▶ _EXCERPTED TEXT_:
1345 Avenue of the Americas
New York, NY 10105

(Address, including zip code, and telephone number, including area code, of registrant’s principal executive offices)

Not Applicable
(Former name or former address, if changed since last report)

Check the appropriate box below if the Form 8-K is intended to simultaneously satisfy the filing obligation of the Registrant under any of the following provisions:

Written communications pursuant to Rule 425 under the Securities Act (17 CFR 230.425)
Soliciting material pursuant to Rule 14a-12 under the Exchange Act (17 CFR 240.14a-12)
Pre-commencement communications pursuant to Rule 14d-2(b) under the Exchange Act (17 CFR 240.14d-2(b))
Pre-commencement communications pursuant to Rule 13e-4(c) under the Exchange Act (17 CFR 240.13e-4(c))

Indicate by check mark whether the registrant is an emerging growth company as defined in Rule 405 of the Securities Act of 1933 (§230.405 of this chapter) or Rule 12b-2 of the Securities Exchange Act of 1934 (§240.12b-2 of this chapter).

Emerging Growth Company

If an emerging growth company, indicate by check mark if the registrant has elected not to use the extended transition period for complying with any new or revised financial accounting standards provided pursuant to Section 13(a) of the Exchange Act.

▶ _DATA PROVIDED_:
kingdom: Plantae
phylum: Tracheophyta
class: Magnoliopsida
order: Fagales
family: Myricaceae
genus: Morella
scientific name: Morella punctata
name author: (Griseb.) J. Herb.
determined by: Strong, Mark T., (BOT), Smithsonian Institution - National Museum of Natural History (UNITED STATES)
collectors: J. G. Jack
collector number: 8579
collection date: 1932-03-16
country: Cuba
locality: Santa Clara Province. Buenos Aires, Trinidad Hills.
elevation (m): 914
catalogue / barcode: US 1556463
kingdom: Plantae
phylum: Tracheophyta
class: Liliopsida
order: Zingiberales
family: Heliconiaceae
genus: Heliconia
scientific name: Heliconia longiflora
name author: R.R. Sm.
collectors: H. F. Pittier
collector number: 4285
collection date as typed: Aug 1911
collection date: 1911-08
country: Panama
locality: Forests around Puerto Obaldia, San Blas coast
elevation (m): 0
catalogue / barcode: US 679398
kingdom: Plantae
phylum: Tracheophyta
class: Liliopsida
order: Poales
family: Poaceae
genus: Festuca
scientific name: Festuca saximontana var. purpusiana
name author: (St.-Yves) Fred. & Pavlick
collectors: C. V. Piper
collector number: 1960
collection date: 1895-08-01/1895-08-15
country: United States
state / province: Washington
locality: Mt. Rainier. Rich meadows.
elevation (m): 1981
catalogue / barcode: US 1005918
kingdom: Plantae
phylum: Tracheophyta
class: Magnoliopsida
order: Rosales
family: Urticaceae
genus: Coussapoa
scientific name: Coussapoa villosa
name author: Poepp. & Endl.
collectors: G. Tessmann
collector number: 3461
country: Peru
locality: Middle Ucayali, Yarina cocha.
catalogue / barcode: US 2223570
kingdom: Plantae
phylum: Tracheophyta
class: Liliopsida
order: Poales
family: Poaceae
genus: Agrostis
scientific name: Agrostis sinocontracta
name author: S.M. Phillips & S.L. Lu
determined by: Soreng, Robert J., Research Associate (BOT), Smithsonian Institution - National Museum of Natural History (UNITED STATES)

▶ _ACTIVITY A_: List every rule of the Securities Exchange Act of 1934 that the Form 8-K cover page cites.
▶ _ACTIVITY B_: Continue the Form 8-K cover page past its final sentence.

▶ _TASK RESPONSE A_: Rule 14a-12, Rule 14d-2(b), Rule 13e-4(c), Rule 12b-2

▶ _TASK RESPONSE B_:
Item 1.01 Entry into a Material Definitive Agreement

On July 14, 2017, New Media Holdings II LLC (the “Borrower”), a wholly owned indirect subsidiary of New Media Investment Group Inc., New Media Holdings I LLC (“Holdings”) and certain of the Borrower’s subsidiaries entered into an amendment to the Borrower’s senior secured credit facilities (the “Seventh Amendment”) with the several banks and other financial institutions party thereto and Citizens Bank of Pennsylvania, as administrative agent (the “Administrative Agent”). The Seventh Amendment was entered into in connection with that certain Credit Agreement, dated as of June 4, 2014 (as amended on July 17, 2014, September 3, 2014, November 20, 2014, January 9, 2015, February 13, 2015, March 6, 2015 and May 29, 2015, the “Credit Agreement”), by and among the Borrower, Holdings, the lenders party thereto, Citizens Bank, National Association (f/k/a RBS Citizens, N.A.) and Credit Suisse Securities (USA) LLC, as joint lead arrangers and joint bookrunners, Credit Suisse AG, Cayman Islands Branch, as syndication agent and the Administrative Agent.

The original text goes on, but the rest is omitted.